Der Bräutigam kommt unverhofft und wartet nicht lange. Auf den Augenblick des Todes folgt sogleich die Entscheidung. Die Seele hat ihre Bahn durchlaufen und es bleibt ihr keine Zeit mehr, Verdienste zu sammeln.

Die klugen Jungfrauen vergessen sogleich alle vorausgegangenen Mühen und Anstrengungen. Sieh, wie sie den Hochzeitssaal betreten, und bitte die Königin der Jungfrauen, auch dir dort einen Platz zu bereiten. Huldige dem göttlichen Bräutigam und sage Ihm Dank für seine Güte und Freigebigkeit! Glücklich die Seelen, die in der Stunde ihres Todes jene köstliche Ruhe finden, die der Herr denen bereitet hat, die in diesem Leben treu für ihn arbeiten.

Wie gestaltet sich dagegen das Schicksal derer, die der Herr unvorbereitet antrifft? «Endlich kamen auch die anderen Jungfrauen und riefen: Herr, Herr, mach uns auf Er aber erwiderte: Wahrlich, ich sage euch, ich kenne euch nicht!» — Höre, wie sie flehentlich ausrufen: «Öffne uns!
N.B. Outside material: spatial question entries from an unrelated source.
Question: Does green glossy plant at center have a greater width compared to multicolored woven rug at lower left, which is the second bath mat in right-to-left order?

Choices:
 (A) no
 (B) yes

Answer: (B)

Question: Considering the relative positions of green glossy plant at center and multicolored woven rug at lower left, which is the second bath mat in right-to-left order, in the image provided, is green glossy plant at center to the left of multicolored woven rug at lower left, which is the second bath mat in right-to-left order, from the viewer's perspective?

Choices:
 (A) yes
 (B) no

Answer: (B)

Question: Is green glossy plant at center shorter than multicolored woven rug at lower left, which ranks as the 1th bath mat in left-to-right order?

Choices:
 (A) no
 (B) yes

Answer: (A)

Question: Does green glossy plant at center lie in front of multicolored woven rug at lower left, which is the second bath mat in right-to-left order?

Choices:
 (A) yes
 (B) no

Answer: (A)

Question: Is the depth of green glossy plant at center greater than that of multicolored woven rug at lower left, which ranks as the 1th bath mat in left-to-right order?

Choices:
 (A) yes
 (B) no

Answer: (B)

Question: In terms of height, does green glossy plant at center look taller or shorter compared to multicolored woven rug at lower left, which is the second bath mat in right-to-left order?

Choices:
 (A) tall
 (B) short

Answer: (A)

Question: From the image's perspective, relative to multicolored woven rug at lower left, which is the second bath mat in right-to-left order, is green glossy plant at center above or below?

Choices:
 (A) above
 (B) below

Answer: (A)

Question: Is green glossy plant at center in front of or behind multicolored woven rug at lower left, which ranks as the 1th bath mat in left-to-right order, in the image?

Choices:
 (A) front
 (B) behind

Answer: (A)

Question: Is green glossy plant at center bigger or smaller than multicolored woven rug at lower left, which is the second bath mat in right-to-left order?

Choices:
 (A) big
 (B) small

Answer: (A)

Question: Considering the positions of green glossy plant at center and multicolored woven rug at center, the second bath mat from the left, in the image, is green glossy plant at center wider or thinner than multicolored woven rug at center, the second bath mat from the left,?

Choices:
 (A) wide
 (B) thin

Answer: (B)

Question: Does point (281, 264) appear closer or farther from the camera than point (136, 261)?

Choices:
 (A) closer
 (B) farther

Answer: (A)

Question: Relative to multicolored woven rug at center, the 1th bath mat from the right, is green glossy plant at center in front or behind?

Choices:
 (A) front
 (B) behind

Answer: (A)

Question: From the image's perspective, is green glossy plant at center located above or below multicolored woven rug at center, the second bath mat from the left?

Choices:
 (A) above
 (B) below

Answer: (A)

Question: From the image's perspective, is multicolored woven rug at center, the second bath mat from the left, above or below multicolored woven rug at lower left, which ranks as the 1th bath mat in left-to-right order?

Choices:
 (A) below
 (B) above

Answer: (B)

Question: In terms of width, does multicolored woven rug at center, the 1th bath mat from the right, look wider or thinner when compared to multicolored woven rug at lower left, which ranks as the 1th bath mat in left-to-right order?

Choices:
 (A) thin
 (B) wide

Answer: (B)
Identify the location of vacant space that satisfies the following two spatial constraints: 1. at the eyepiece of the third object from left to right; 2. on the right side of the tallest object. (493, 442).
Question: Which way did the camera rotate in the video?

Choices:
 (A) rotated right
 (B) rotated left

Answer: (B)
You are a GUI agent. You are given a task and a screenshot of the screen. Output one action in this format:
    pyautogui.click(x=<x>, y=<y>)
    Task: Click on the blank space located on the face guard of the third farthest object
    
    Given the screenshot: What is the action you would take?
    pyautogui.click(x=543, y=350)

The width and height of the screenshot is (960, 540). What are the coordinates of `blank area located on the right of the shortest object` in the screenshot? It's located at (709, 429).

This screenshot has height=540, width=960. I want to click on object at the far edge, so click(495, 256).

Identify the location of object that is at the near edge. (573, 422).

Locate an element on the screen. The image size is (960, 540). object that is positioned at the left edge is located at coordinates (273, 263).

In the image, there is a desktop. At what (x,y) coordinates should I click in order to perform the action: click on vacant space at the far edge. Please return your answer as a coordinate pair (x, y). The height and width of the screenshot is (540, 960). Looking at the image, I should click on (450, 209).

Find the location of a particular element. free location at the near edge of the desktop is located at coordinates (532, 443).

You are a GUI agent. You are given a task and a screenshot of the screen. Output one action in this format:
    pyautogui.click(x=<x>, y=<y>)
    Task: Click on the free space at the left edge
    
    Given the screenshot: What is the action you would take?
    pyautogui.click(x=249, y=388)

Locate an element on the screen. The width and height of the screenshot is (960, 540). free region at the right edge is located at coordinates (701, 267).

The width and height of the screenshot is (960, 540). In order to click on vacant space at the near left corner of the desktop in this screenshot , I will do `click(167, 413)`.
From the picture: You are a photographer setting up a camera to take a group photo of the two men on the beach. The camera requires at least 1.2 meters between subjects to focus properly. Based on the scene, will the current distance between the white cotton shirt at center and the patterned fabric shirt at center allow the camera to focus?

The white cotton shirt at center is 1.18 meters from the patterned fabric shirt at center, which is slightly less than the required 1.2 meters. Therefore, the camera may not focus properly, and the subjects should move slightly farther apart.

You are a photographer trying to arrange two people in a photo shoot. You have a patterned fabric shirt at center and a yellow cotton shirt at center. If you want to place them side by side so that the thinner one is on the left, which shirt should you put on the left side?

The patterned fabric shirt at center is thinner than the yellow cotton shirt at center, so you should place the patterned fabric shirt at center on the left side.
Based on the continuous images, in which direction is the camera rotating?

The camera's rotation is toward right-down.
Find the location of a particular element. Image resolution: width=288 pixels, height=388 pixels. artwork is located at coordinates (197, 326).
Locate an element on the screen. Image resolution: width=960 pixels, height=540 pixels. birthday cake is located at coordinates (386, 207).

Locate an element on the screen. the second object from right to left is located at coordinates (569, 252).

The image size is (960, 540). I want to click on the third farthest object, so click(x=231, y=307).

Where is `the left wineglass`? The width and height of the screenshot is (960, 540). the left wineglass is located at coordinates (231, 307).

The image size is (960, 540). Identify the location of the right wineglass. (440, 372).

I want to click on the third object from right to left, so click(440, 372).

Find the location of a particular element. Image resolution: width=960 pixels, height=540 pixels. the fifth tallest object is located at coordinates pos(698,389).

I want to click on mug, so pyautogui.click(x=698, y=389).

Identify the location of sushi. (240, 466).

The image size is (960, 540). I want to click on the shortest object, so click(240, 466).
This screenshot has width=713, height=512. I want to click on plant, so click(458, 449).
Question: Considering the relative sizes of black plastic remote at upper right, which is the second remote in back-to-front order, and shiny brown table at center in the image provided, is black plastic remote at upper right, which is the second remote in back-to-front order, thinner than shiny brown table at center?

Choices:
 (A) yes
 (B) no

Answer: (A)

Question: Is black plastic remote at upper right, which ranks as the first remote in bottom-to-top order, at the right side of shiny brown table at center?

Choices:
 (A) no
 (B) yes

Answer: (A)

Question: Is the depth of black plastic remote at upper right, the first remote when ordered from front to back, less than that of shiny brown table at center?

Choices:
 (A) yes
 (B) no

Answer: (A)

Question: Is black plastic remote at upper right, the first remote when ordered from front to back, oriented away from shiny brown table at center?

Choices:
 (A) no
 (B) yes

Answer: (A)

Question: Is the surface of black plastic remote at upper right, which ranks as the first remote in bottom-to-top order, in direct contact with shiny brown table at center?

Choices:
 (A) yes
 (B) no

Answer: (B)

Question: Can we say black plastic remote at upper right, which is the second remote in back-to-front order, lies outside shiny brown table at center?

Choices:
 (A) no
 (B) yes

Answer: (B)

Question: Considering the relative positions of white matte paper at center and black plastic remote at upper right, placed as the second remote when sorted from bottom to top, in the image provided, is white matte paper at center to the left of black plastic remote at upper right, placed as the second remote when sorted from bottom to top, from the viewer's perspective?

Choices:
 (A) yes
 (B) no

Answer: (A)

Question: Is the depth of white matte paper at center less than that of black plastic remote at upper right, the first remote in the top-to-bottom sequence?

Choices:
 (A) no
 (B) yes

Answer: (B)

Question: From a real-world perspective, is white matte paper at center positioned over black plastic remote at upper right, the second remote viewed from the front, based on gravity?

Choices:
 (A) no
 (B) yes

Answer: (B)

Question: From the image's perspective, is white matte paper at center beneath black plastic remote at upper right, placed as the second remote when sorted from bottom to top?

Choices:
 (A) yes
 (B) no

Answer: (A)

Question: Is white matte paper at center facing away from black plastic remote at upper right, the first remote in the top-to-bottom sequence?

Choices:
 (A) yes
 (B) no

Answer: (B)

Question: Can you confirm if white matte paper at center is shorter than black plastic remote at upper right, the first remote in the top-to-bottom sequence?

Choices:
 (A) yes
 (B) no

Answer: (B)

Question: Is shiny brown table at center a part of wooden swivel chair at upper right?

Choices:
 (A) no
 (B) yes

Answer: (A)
Laß uns ein in dein Haus, oder wenn es diesmal zu spät ist, dann gib uns wenigstens Gelegenheit, das Versäumte nachzuholen! Öffne uns die Schätze deiner Gnade und deines Erbarmens!»

Aber der Bräutigam antwortet ihnen: «Ich kenne euch nicht. Ich weiß nicht, wer ihr seid.» — Erwäge diese furchtbaren Worte und bedenke, daß die göttliche Gerechtigkeit unerbittlich streng richtet. Der Bräutigam hat seinem Urteil nichts hinzuzufügen. Die also Gerichteten sind für Ihn nicht mehr vorhanden; sie sind für alle Ewigkeit verworfen. Ihr Geschrei wird keineswegs die Festfreude der Auserwählten stören.

Wähle deinen Anteil und tue alles, was in deinen Kräften steht, um dein ewiges Heil zu sichern!